I’ll always be linked to Pee-wee’s Playhouse and various other projects I did on television, and I’m very proud of that. I don’t run away from it. But I was glad that I was given the chance, and I’m happy that I succeeded in finding my own name and my own identity, and not just somebody that made somebody else look good, you know? Pee-wee’s Playhouse was one of the greatest things that ever happened to me as an artist. It’s such a thrill and privilege to work in something that was so big in our culture, that had such a positive magic to it. You know, that’s very rare. Very rare. And I’m glad I caught that merry-go-round. 

When you were doing your tour that ended up being filmed for the 2012 documentary Beauty Is Embarrassing, you were also performing some music during your show.

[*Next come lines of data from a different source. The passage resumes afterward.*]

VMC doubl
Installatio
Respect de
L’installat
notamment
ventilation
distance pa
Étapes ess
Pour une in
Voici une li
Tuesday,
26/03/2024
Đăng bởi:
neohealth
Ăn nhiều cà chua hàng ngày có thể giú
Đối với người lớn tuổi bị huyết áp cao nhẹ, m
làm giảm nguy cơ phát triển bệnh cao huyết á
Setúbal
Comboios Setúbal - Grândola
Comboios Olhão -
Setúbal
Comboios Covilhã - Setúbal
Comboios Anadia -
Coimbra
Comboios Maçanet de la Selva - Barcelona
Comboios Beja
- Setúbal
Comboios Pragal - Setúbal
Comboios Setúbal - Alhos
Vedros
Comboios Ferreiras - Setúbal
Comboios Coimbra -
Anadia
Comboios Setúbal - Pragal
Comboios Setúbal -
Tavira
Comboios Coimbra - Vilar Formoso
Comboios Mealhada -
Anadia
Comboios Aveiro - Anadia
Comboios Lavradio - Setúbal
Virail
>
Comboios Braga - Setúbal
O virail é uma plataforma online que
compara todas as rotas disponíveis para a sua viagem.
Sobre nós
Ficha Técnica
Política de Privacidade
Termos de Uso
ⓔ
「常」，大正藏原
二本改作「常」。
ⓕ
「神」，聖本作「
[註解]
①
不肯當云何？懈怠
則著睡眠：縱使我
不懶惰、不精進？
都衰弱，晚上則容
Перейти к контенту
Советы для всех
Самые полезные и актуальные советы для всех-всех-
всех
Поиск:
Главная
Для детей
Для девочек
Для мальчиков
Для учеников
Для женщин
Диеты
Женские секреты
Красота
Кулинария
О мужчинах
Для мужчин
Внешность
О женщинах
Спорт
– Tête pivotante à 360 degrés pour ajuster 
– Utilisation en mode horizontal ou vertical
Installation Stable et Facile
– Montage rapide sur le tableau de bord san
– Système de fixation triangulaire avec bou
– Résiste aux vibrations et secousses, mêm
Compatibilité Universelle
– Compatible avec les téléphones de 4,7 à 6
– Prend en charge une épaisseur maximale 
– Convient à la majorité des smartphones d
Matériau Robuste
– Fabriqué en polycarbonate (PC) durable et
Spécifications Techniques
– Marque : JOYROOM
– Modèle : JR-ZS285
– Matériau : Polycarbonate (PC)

A little bit, yeah. I played a little banjo during my talks, but I didn’t do anything like what I’m going to try at Julia Martin’s this weekend. 

Is this the first musical performance you’ve done in Nashville?

Yeah, this is my first performance with a little band in Nashville. And boy am I asking for it. Come on, man! You’re going to Nashville to show your mediocre music talent? Please!

It sounds like fun to me.

I’m gonna be playing a three-string guitar in this project. It’s a band called Username Password, and we got together online during COVID — it was pretty much a quarantine band. I’ve been playing the same electric cigar-box guitar for a while now. Somebody gave it to me as a gift at one of my talks, actually. I put down my banjo to sign some books, and this guy got in line and gave me this guitar. And so that was back in 2013 or 2014, and I got interested in playing it, and I post little videos from time to time on social media. I’m playing with my buddies back in Chattanooga — Bob Stagner is a drummer, and Jim Tate, who’s a bass player. I asked them if they would like to put some tracks on some recordings I made, and they did. And so we started this long-distance collaboration last year, and it was a fun thing to do while we were all locked down. And so I’ve just been doing my guitar tracks and sending them, and then they add their parts, and then we show the composite video. And we’ve never really played live together. Never. So this will be our debut. 

I would assume with making music again, that your instincts for creativity pay off big time in terms of just getting a hunch about something, and then just following it where it leads?

Yeah. I mean, these musical things I do are just very small sketches. They’re less than a minute long. And there’s no pressure to be professional, or make money or anything like that. It’s just pure play. This is how I can play without any strings attached. I’m not a musician, but I have a few musical ideas I like to play with, and I like to keep it short. You know, we’re like this short-attention-span social media band, quarantine band. I don’t know quite how to label it, but it’s a real fun thing for me. And as long as I don’t take it too seriously I have a lot of fun with it. And I’m really lucky to have real musicians, real working musicians like Jim and Bob, that take me seriously enough to support me and make me sound even better.